Os alunos do décimo ano de Artes Visuais realizaram ilustrações para as Histórias que criaram sobre o tema do seu projeto, O Aborto.
Inspiraram-se nas ilustrações da pintora Paula Rego, Série "Aborto", realizadas entre 1997 e 1999.
Para ver e refletir...
Algumas das ilustrações de Paula Rego
Série "Aborto" 1997-1999
TRABALHOS REALIZADOS PELOS ALUNOS
TRABALHO DO
GRUPO 1
Alexandra Vaz
Ana Cabeço
Tamára Silva
Teresa Lopes
HISTÓRIA
Havias - me dado este lenço… Este que carrego na
cabeça como fardo árduo do nosso amor passado. Suja, fria, outrora, esta casa
estava repleta de algo que defini como paixão. Paixão que nunca foi mais que
mera ignorância, crueldade, frieza. O silêncio persegue-me após os prantos de
dor, lágrimas que escorrem como ribeiros livres, sangue, como mar morto que se
expandirá sobre a minha cama, sobre a minha alma.
Tudo começou no campo. Pleno verão, campos sem fim
na minha aldeia. Tua nunca foi. Chegaste como turista, grande empreendedor. As
minhas mãos, sujas do trabalho no campo, apertavam as tuas, tão limpas.
A partir desse dia, continuamos a ver-nos. Eu
trabalhando e tu, nesse pedestal de aristocrata “gentleman”, patrão. Disseste
que me amavas pelos meus olhos pretos que te lembravam a escuridão de uma
noite. E essa noite aconteceu, apenas uma. Tão duro o meu destino que deixei em
sorte aos deuses… nessa noite. A minha ignorante alegria! Como pude eu ficar
alegre por carregar no ventre a nossa junção?!...
Partiste. Fugiste de tudo aquilo em que tinhas
criado raízes. Arrancaste-as, com as tuas próprias mãos tão limpas, que outrora
me tocaram como nunca antes havia algum homem feito. Tinhas sido tu a razão
para que os meus olhos pretos se transformassem em estrelas, que nessa
escuridão houvesse um brilho, um motivo.
Mas eu era apenas uma entre muitas que deixavas
apenas por serem trabalhadoras, apenas por lavrarem os campos infinitos com as
mãos, apenas por levarem com a chuva, a lama, o adubo… Mal soubeste do pobre
que no meu ventre crescia, tal rebento…Partiste. Nada deixaste, levaste talvez
a esperança e o meu amor. Tal qual herbicida, partiste.

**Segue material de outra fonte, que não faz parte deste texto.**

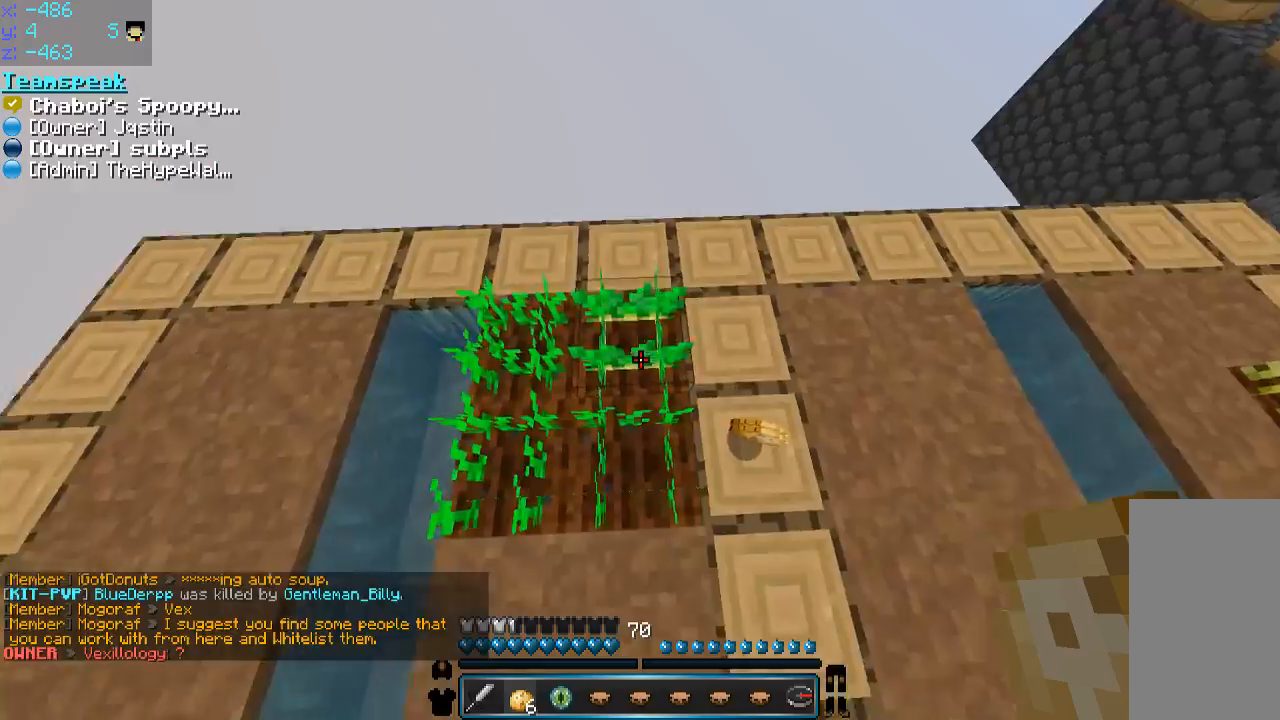
Gameplay with keyboard and mouse; each line is a JSON object with the keys and mouse buttons held at the frame after it. "events" lists presses ("down") and releases ("up") of "a", "d", "s", "space", "w", "mouse_left" and "mouse_right" between this image and that frame as [ms after this image, input, new state], when the widget could be followed in between. "mouse_left", "mouse_right" = the "left", "right" buttons of the "mouse" list. No other keys are recorded. Fast repeated clicks can show as one long hold. Mouse movement is not recorded.
{"keys": ["space", "w"], "mouse": [], "events": [[300, "w", "down"], [466, "a", "up"]]}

Como raízes que arrancaste da
terra, também eu arrancarei este rebento. Também eu arrancarei a minha única
felicidade, este ser que poderia transformar a escuridão em luz. Também eu vou
arrancar este amor!
ILUSTRAÇÃO
Ana Rita Carneiro
Maria João Costa
Marta Teixeira
Nina Milhões
Chama-se Sandra e é, bem, era uma rapariga de bem
com a vida, feliz, com ambições, enfrentado apenas os problemas de uma jovem
mulher para a sua idade, 17 anos.
Era sexta-feira, 13 de Novembro de 1999, e Sandra
tinha ido dar uma volta com os seus amigos ao parque da cidade do costume.

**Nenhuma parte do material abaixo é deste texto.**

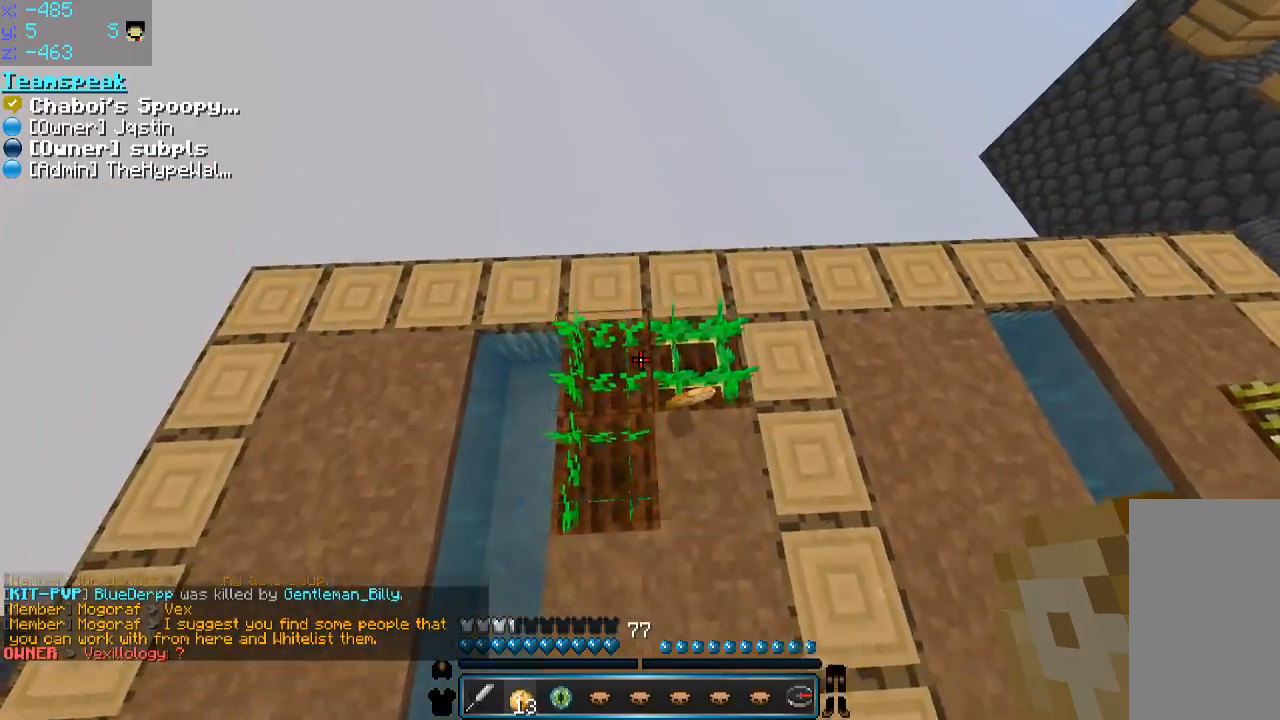
{"keys": ["d", "space"], "mouse": [], "events": [[150, "d", "down"], [216, "w", "up"]]}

Antes da meia - noite, separaram-se para ir para suas casas. Sandra não tinha
de andar mais de 100metros, mas esse espaço foi suficiente para acontecer uma
tragédia. Foi abordada por um homem que a violou! Era um homem robusto,
agressivo e cruel! A sua crueldade não teve castigo devido à escuridão da fria
noite de Novembro.
Sandra contou aos seus pais e o choque atingiu a
sua família! Foram imediatamente à polícia e ao hospital e, para piorar a
situação, veio a descobrir-se que estava grávida! Foi um ano de dor e o aborto
que fez ainda a deixou mais transtornada.
Passou a consultar um psicólogo e a sua vida mudou
por completo… Durante uns dias, apenas se deitava no seu quarto e chorava,
revoltada com a vida.
Foram muitas as noites passadas em claro, com medo
do escuro; quando finalmente adormecia derrubada pelo cansaço, acordava a suar
devido aos pesadelos. Os gritos não lhe saíam da cabeça e aquelas mãos
grosseiras e pecadoras tocavam-na todos os dias. Agonia!
ILUSTRAÇÃO
TRABALHO DO
GRUPO 3
Cláudia Martins
Rafaela Barandas
HISTÓRIA
Querido
Diário,
Hoje deparei-me com
uma situação que mexeu comigo e me deixou um pouco abalada.
Estava no hospital a
atender uma paciente, quando entra uma miúda com os seus 16anos, desesperada, a
gritar por ajuda. Entrei em pânico sem saber o que tinha acontecido. Quando ela
disse que tinha sido violada, implorando que lhe fizesse um aborto, os meus
sentidos pararam…
Perguntei-lhe se ela
tinha consciência do que estava a dizer, mas ela mostrou-se decidida em abortar. Não a
contrariei, pois não consigo imaginar o que ela podia estar a sentir.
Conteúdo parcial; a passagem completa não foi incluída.